Targeting the hydrophobic region of pyroglutamate-modified amyloid-β by tyrocidine A prevents its nucleation-aggregation process and its "catalytic effect" on the Aβs aggregation

Pyroglutamate (pE)-modified amyloid-beta (A beta) peptides play a crucial role in the development of Alzheimer's disease. pEA beta(3-42) can rapidly form oligomers that gradually elongate hydrophobic segments to form beta-sheet-rich amyloid intermediates, ultimately resulting in the formation of mature amyloid fibrils. pEA beta(3-42) can also catalyze the aggregation of A beta species and subsequently accelerate the formation of amyloid senile plaques. Considering the recent clinical success of the pEA beta(3-42)-targeting antibody donanemab, molecules that strongly bind pEA beta(3-42) and prevent its aggregation and catalytic effect on A beta s may also provide potential therapeutic options for Alzheimer's disease.

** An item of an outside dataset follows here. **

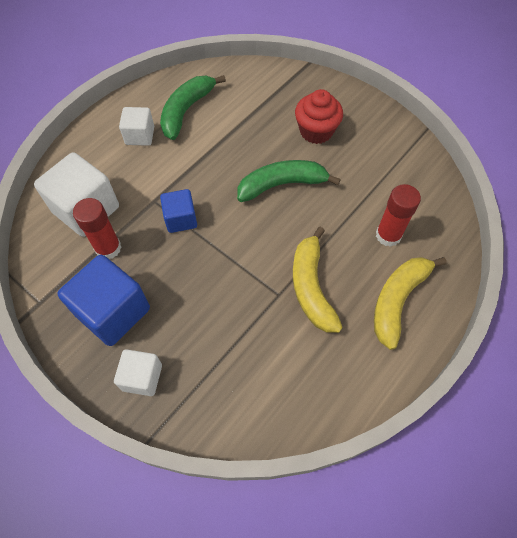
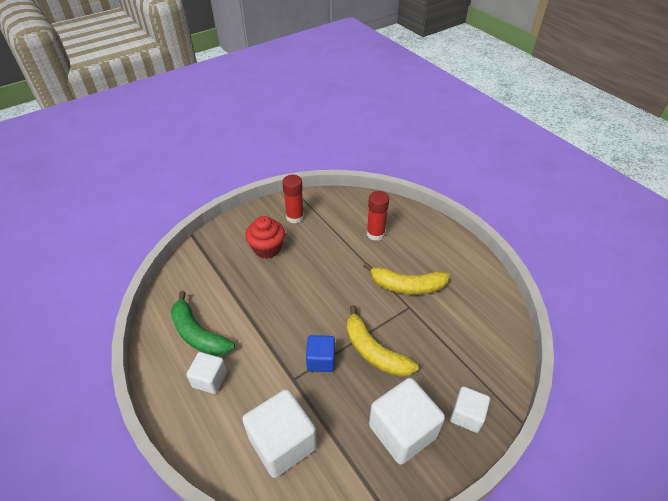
camera: 75 degrees left, 15 degrees down
(108, 248) = (334, 427): red glue stick -> red glue stick (295, 217)
(113, 312) = (402, 431): blue cube -> white cube
(282, 185) = (311, 282): green banana -> none
(397, 300) = (426, 243): yellow banana -> yellow banana (374, 351)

Here, we demonstrate that the natural antibiotic cyclopeptide tyrocidine A (TA) not only strongly inhibits the aggregation of A beta(1-42) as previously reported, but also interacts with the hydrophobic C-terminus and middle domain of pEA beta(3-42) to maintain an unordered conformation, effectively impeding the formation of initial oligomers and subsequently halting the aggregation of pEA beta(3-42). Furthermore, TA can disrupt the "catalytic effect" of pEA beta(3-42) on amyloid aggregates, effectively suppressing A beta aggregation and ultimately preventing the pathological events induced by A beta s.